((

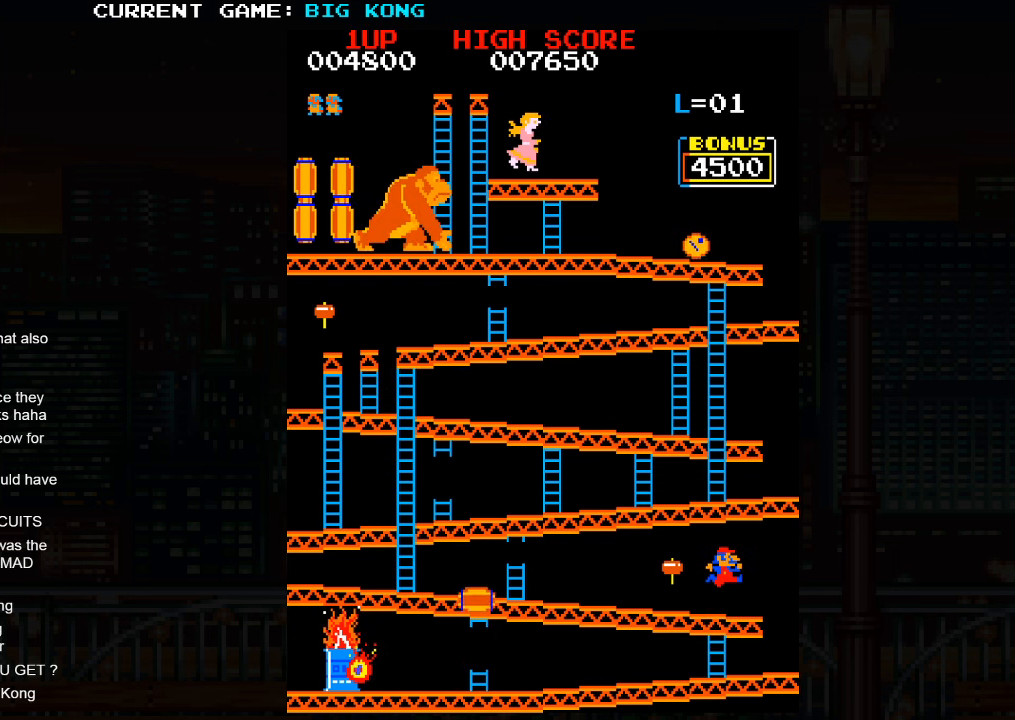
{"buttons": [], "left_stick": "center", "events": [[333, "SQUARE", "down"], [333, "left_stick", "right"], [383, "SQUARE", "up"], [400, "left_stick", "center"]]}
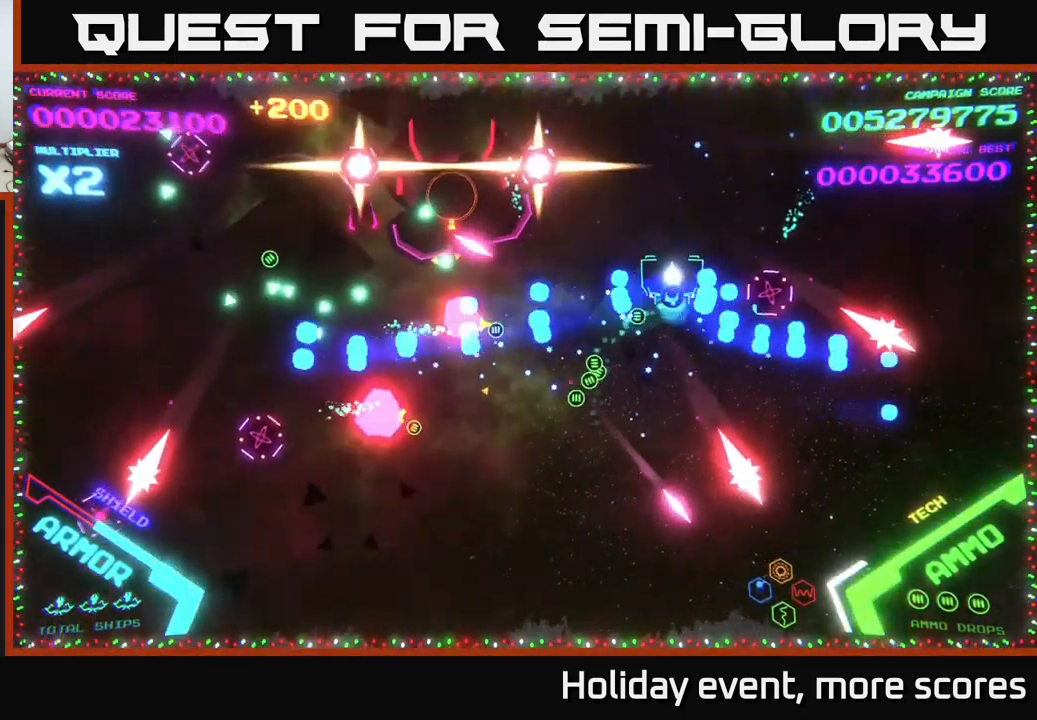
Gameplay with a controller (Xbox layout); each line is a JSON object with the inputs held at the frame after it. "events" lists button and stick changes between this image and that frame as [ms after this image, input, new state], when the widget could be followed in between.
{"buttons": ["B"], "left_stick": "down-right", "right_stick": "center", "events": [[134, "left_stick", "up"], [300, "B", "up"], [334, "left_stick", "down-right"], [367, "B", "down"]]}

))

> **Action item**:
Copy out every line above without change, dropping the pictures.

> **The answer**:
{"buttons": [], "left_stick": "center", "events": [[333, "SQUARE", "down"], [333, "left_stick", "right"], [383, "SQUARE", "up"], [400, "left_stick", "center"]]}
Gameplay with a controller (Xbox layout); each line is a JSON object with the inputs held at the frame after it. "events" lists button and stick changes between this image and that frame as [ms after this image, input, new state], when the widget could be followed in between.
{"buttons": ["B"], "left_stick": "down-right", "right_stick": "center", "events": [[134, "left_stick", "up"], [300, "B", "up"], [334, "left_stick", "down-right"], [367, "B", "down"]]}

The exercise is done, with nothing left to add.